Below are some records; quote exactly the lines from the one that contains "Utilisez cette feuille de tr" through the one that contains "a iniciativa teve", inclusive, and no others.

(Provided records)

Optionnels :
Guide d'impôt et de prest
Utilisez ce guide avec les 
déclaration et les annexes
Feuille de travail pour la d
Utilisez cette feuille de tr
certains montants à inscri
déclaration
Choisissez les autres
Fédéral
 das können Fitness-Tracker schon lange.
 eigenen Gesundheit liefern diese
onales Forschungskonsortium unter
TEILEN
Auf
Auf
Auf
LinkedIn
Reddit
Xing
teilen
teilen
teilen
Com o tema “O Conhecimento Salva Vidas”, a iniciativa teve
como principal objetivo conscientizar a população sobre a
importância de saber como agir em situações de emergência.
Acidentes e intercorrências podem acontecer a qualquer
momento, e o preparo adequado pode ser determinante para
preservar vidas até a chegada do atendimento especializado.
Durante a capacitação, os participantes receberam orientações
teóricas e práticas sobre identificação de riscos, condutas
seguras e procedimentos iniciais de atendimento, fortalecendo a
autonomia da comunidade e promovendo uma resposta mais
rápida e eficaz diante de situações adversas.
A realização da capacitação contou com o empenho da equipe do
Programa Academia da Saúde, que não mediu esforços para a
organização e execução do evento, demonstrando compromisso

(End Provided records)
(Provided records)

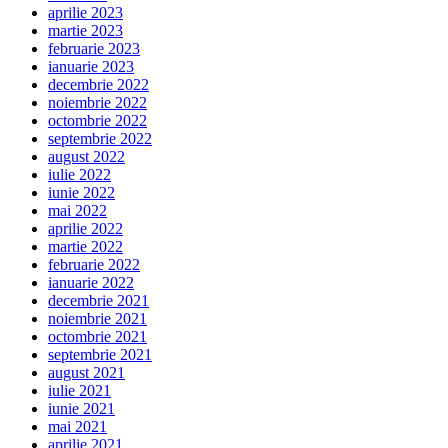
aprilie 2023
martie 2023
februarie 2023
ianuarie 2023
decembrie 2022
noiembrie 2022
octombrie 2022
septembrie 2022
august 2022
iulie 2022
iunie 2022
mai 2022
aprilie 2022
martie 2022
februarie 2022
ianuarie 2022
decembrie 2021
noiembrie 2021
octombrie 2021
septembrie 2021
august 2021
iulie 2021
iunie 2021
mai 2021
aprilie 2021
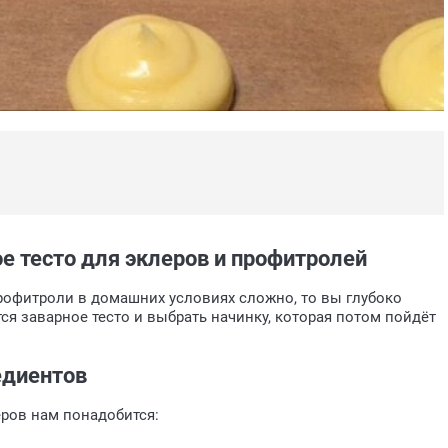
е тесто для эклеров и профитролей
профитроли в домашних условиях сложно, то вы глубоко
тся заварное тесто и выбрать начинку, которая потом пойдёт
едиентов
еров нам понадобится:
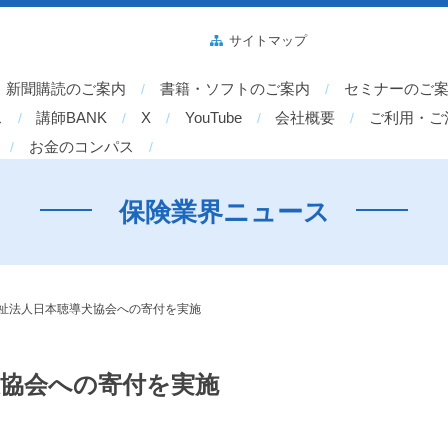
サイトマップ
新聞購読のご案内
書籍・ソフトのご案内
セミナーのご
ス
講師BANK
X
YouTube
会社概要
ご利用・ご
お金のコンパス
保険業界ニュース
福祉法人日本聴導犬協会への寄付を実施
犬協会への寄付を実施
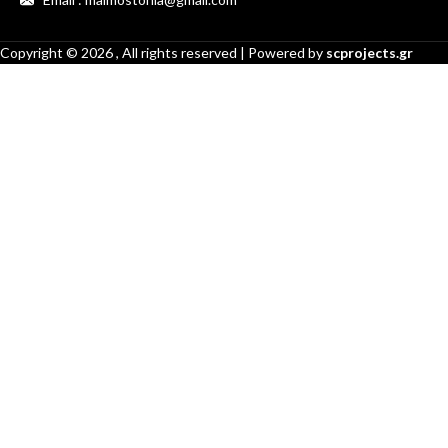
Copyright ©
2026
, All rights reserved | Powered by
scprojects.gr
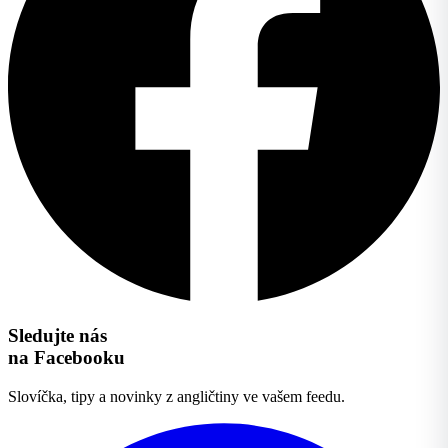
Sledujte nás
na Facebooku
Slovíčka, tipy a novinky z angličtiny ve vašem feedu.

(End Provided records)

▸ **Answer to this exercise**
Utilisez cette feuille de tr
certains montants à inscri
déclaration
Choisissez les autres
Fédéral
 das können Fitness-Tracker schon lange.
 eigenen Gesundheit liefern diese
onales Forschungskonsortium unter
TEILEN
Auf
Auf
Auf
LinkedIn
Reddit
Xing
teilen
teilen
teilen
Com o tema “O Conhecimento Salva Vidas”, a iniciativa teve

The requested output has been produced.